Supervision cost: Manual decomposition annotation remains expensive despite synthetic alternatives.

Future research suggests:

Integrating retrieval-based or memory-augmented plan representations.
Hybridization with symbolic or algorithmic tool augmentation.
Adaptive plan revision during execution (tree- or graph-of-thoughts).
Standardized benchmarks for hierarchical or compositional multi-step tasks, especially for vision and multi-modal agents.

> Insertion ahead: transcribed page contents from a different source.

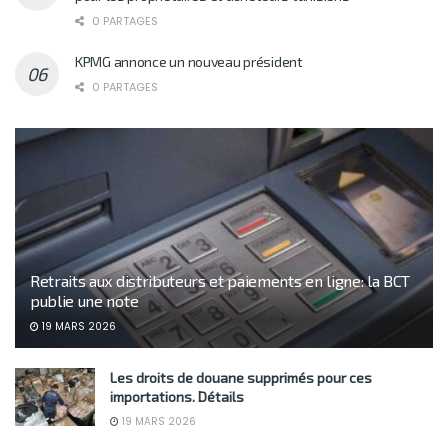
0 PARTAGES
KPMG annonce un nouveau président
0 PARTAGES
Retraits aux distributeurs et paiements en ligne: la BCT
publie une note
19 MARS 2026
Les droits de douane supprimés pour ces
importations. Détails
19 MARS 2026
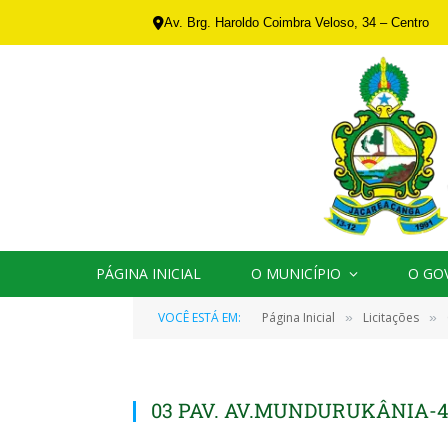
Av. Brg. Haroldo Coimbra Veloso, 34 – Centro
PÁGINA INICIAL
O MUNICÍPIO
O GO
VOCÊ ESTÁ EM:
Página Inicial
Licitações
»
»
03 PAV. AV.MUNDURUKÂNIA-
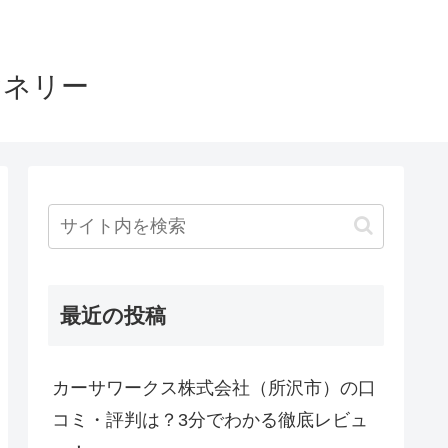
ヤネリー
最近の投稿
カーサワークス株式会社（所沢市）の口
コミ・評判は？3分でわかる徹底レビュ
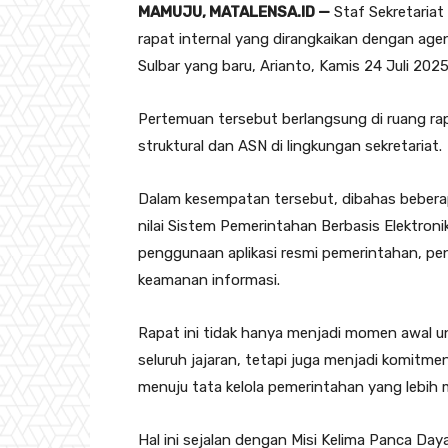
MAMUJU, MATALENSA.ID —
Staf Sekretariat
rapat internal yang dirangkaikan dengan ag
Sulbar yang baru, Arianto, Kamis 24 Juli 2025
Pertemuan tersebut berlangsung di ruang rap
struktural dan ASN di lingkungan sekretariat.
Dalam kesempatan tersebut, dibahas beberap
nilai Sistem Pemerintahan Berbasis Elektron
penggunaan aplikasi resmi pemerintahan, p
keamanan informasi.
Rapat ini tidak hanya menjadi momen awal 
seluruh jajaran, tetapi juga menjadi komit
menuju tata kelola pemerintahan yang lebih m
Hal ini sejalan dengan Misi Kelima Panca Day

7. Summary Table of Representative Plan-and-Solve Prompting Methods

Method	Planning Style	Execution Style	Domain	Key Results
Plan-and-Solve (Wang et al., 2023)	Linear, plain text plan	Sequential CoT, natural language	Math, regex, symbolic	+8% over ZS-CoT; matches few-shot
CAAP (Cho et al., 11 Jun 2024)	Multi-perspective, iterative	Plan-exec loop, function call	UI automation (vision)	94.4% MiniWoB++, SOTA (vision-only)
UPAR (Geng et al., 2023)	Kantian “Reason,” multi-step	Plan→Act→Reflect	Math, causal, science	GSM8K-H: 22.9%→58.3%
Branch-Solve-Merge (Saha et al., 2023)	Parallel branch plan	Parallel solve, merge	Eval, gen., constraint	+12pp agreement, −34pp bias
PEARL (Sun et al., 2023)	Action mining, sequenced plan	Stepwise action execution	Long document reasoning	+6.6pp on “Long” QuALITY
Successive Prompting (Dua et al., 2022)	Iterative QD/QA, dynamic	Interleaved QD/QA	QA, compositional QA	+5.4 F1 over baselines (DROP)
Learning to Plan (Guo et al., 2023)	Learned, feedback-updated plan	CoT guided by plan	Math, logical, robotic	AMPS +15pp; plan transfer works

Plan-and-solve prompting has established itself as a robust paradigm for improving LLM reasoning on multi-step, compositional, and high-stakes tasks through explicit, inspectable, and often modular planning and execution strategies.